▶ **PROBLEM A**
Reproduce the passage of the message on parallel sorting between "While I'm fairly" and "among parallel workers.", inclusive.

▶ **EXCERPTED TEXT**
Re: Parallel tuplesort (for parallel B-Tree index creation)

From: Peter Geoghegan <pg(at)heroku(dot)com>
To: Robert Haas <robertmhaas(at)gmail(dot)com>
Cc: Heikki Linnakangas <hlinnaka(at)iki(dot)fi>, Pg Hackers <pgsql-hackers(at)postgresql(dot)org>, Corey Huinker <corey(dot)huinker(at)gmail(dot)com>
Subject: Re: Parallel tuplesort (for parallel B-Tree index creation)
Date: 2016-12-21 01:14:36
Message-ID: CAM3SWZRO5He5y-h1u8ozLgZb=9srOA0f169qYbKYKrhvoWzxQQ@mail.gmail.com
Views: Raw Message | Whole Thread | Download mbox | Resend email
Thread:
Lists: pgsql-hackers

On Tue, Dec 20, 2016 at 2:53 PM, Robert Haas <robertmhaas(at)gmail(dot)com> wrote:
>> What I have in mind is something like the attached patch. It refactors
>> LogicalTapeRead(), LogicalTapeWrite() etc. functions to take a LogicalTape
>> as argument, instead of LogicalTapeSet and tape number. LogicalTapeSet
>> doesn't have the concept of a tape number anymore, it can contain any number
>> of tapes, and you can create more on the fly. With that, it'd be fairly easy
>> to make tuplesort.c merge LogicalTapes that came from different tape sets,
>> backed by different BufFiles. I think that'd avoid much of the unification
>> code.
>
> I just looked at the buffile.c/buffile.h changes in the latest version
> of the patch and I agree with this criticism, though maybe not with
> the proposed solution. I actually don't understand what "unification"
> is supposed to mean. The patch really doesn't explain that anywhere
> that I can see. It says stuff like:
>
> + * Parallel operations can use an interface to unify multiple worker-owned
> + * BufFiles and a leader-owned BufFile within a leader process. This relies
> + * on various fd.c conventions about the naming of temporary files.

Without meaning to sound glib, unification is the process by which
parallel CREATE INDEX has the leader read temp files from workers
sufficient to complete its final on-the-fly merge. So, it's a
terminology that's bit like "speculative insertion" was up until
UPSERT was committed: a concept that is somewhat in flux, and
describes a new low-level mechanism built to support a higher level
operation, which must accord with a higher level set of requirements
(so, for speculative insertion, that would be avoiding "unprincipled
deadlocks" and so on). That being the case, maybe "unification" isn't
useful as an precise piece of terminology at this point, but that will
change.

While I'm fairly confident that I basically have the right idea with
this patch, I think that you are better at judging the ins and outs of
resource management than I am, not least because of the experience of
working on parallel query itself. Also, I'm signed up to review
parallel hash join in large part because I think there might be some
convergence concerning the sharing of BufFiles among parallel workers.

▶ **DATASET EXCERPTS**
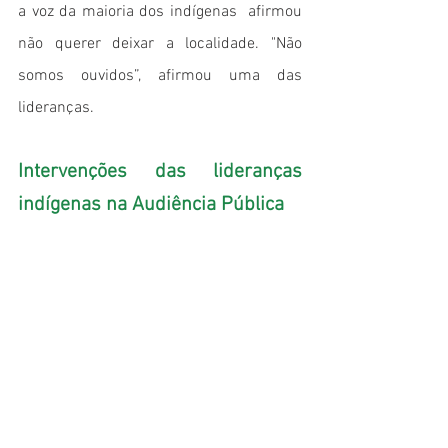
a voz da maioria dos indígenas  afirmou 
não querer deixar a localidade. "Não 
somos ouvidos”, afirmou uma das 
lideranças. 
Intervenções das lideranças 
indígenas na Audiência Pública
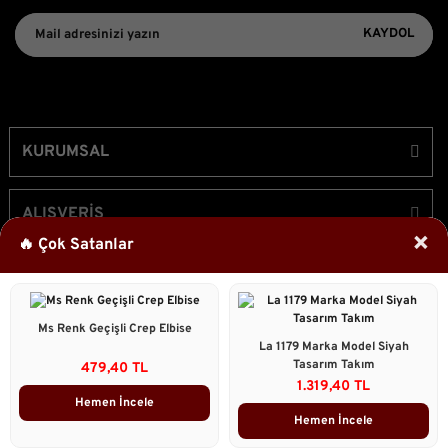
KAYDOL
KURUMSAL
ALIŞVERİŞ
×
🔥 Çok Satanlar
ÜYELİK
Ms Renk Geçişli Crep Elbise
Bizi Takip Edin!
La 1179 Marka Model Siyah
Tasarım Takım
479,40 TL
1.319,40 TL
Hemen İncele
Hemen İncele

▶ **PROBLEM B**
Rewrite the text of the records with every "Hemen İncele" changed to "Şimdi İncele" and nothing else altered. Leave out the pictures.

▶ **ANSWER SPACE A**
While I'm fairly confident that I basically have the right idea with
this patch, I think that you are better at judging the ins and outs of
resource management than I am, not least because of the experience of
working on parallel query itself. Also, I'm signed up to review
parallel hash join in large part because I think there might be some
convergence concerning the sharing of BufFiles among parallel workers.

▶ **ANSWER SPACE B**
a voz da maioria dos indígenas  afirmou 
não querer deixar a localidade. "Não 
somos ouvidos”, afirmou uma das 
lideranças. 
Intervenções das lideranças 
indígenas na Audiência Pública
KAYDOL
KURUMSAL
ALIŞVERİŞ
×
🔥 Çok Satanlar
ÜYELİK
Ms Renk Geçişli Crep Elbise
Bizi Takip Edin!
La 1179 Marka Model Siyah
Tasarım Takım
479,40 TL
1.319,40 TL
Şimdi İncele
Şimdi İncele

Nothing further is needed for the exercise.